Holding: The Court held that the Fifth Amendment does not protect a witness who lies before a grand jury, and inadequate warnings do not require suppression of false testimony in a later perjury prosecution.

Real World Impact:
  • Allows prosecutors to use false grand jury testimony in later perjury trials.
  • Means witnesses with limited English may still face perjury charges despite unclear warnings.
  • Reversal lets previously suppressed perjury cases proceed under new guidance.
Topics: grand jury testimony, perjury prosecutions, language barriers, Fifth Amendment warnings

Summary

Background

A woman who emigrated from China and speaks limited English was called to testify before a federal grand jury investigating illegal gambling and alleged bribes to undercover police. Prosecutors warned her about the right not to incriminate herself, but a District Judge found she did not understand that warning. After she denied giving money to officers, she was later indicted for perjury.
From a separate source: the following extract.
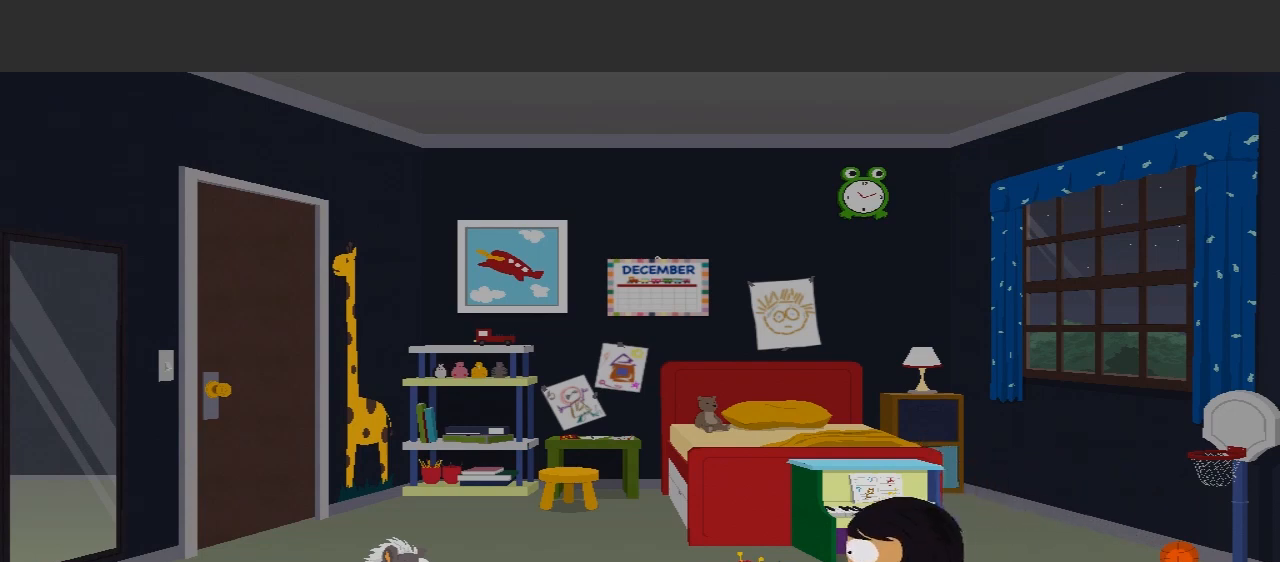
{"buttons": [], "left_stick": "left", "right_stick": "center", "events": [[33, "R1", "up"], [33, "left_stick", "left"]]}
The District Court suppressed her grand jury testimony as involuntary, and a federal appeals court agreed that failing to give an effective warning made the procedure unfair.

Reasoning

The Court considered whether a lack of effective warning requires that knowingly false testimony be suppressed. It held that the Fifth Amendment’s protection against self-incrimination does not give a witness the right to lie under oath. The opinion relied on earlier decisions finding that false statements cannot be justified by claiming compulsion to avoid self-incrimination. The Court also rejected the idea that the unfairness of inadequate warnings means perjured testimony must be excluded. In short, even if the warning was ineffective, a witness may still be prosecuted for giving false testimony.

Real world impact

The ruling means prosecutors may use and prosecute false grand jury testimony even when a witness later shows they did not understand warnings, including witnesses with limited English. The case was reversed and sent back to the lower court for further proceedings consistent with this opinion, so prosecutions that were blocked by suppression orders may now proceed.